*ACTION ITEM*. Write the lines below as a JSON list of strings, one string per line, leaving out any blank lines.

[Stored data entries]
- Opening Delimiter -

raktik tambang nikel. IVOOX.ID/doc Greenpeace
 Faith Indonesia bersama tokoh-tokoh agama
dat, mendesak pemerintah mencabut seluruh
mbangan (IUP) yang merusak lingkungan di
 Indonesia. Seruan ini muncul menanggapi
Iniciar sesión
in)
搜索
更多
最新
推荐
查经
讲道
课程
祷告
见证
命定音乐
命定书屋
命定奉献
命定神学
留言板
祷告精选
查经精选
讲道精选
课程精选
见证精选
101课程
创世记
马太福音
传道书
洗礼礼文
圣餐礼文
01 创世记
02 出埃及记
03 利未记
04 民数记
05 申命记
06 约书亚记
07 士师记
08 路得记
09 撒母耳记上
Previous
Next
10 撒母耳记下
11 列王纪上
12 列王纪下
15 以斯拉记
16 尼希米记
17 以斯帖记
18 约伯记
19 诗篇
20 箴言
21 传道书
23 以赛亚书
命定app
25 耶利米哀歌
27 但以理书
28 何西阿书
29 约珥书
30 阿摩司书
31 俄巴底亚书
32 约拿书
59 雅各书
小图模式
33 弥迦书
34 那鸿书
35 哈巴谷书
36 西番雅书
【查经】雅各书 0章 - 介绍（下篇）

- Closing Delimiter -

*REPLY TO THE EXERCISE*.
[
  "raktik tambang nikel. IVOOX.ID/doc Greenpeace",
  " Faith Indonesia bersama tokoh-tokoh agama",
  "dat, mendesak pemerintah mencabut seluruh",
  "mbangan (IUP) yang merusak lingkungan di",
  " Indonesia. Seruan ini muncul menanggapi",
  "Iniciar sesión",
  "in)",
  "搜索",
  "更多",
  "最新",
  "推荐",
  "查经",
  "讲道",
  "课程",
  "祷告",
  "见证",
  "命定音乐",
  "命定书屋",
  "命定奉献",
  "命定神学",
  "留言板",
  "祷告精选",
  "查经精选",
  "讲道精选",
  "课程精选",
  "见证精选",
  "101课程",
  "创世记",
  "马太福音",
  "传道书",
  "洗礼礼文",
  "圣餐礼文",
  "01 创世记",
  "02 出埃及记",
  "03 利未记",
  "04 民数记",
  "05 申命记",
  "06 约书亚记",
  "07 士师记",
  "08 路得记",
  "09 撒母耳记上",
  "Previous",
  "Next",
  "10 撒母耳记下",
  "11 列王纪上",
  "12 列王纪下",
  "15 以斯拉记",
  "16 尼希米记",
  "17 以斯帖记",
  "18 约伯记",
  "19 诗篇",
  "20 箴言",
  "21 传道书",
  "23 以赛亚书",
  "命定app",
  "25 耶利米哀歌",
  "27 但以理书",
  "28 何西阿书",
  "29 约珥书",
  "30 阿摩司书",
  "31 俄巴底亚书",
  "32 约拿书",
  "59 雅各书",
  "小图模式",
  "33 弥迦书",
  "34 那鸿书",
  "35 哈巴谷书",
  "36 西番雅书",
  "【查经】雅各书 0章 - 介绍（下篇）"
]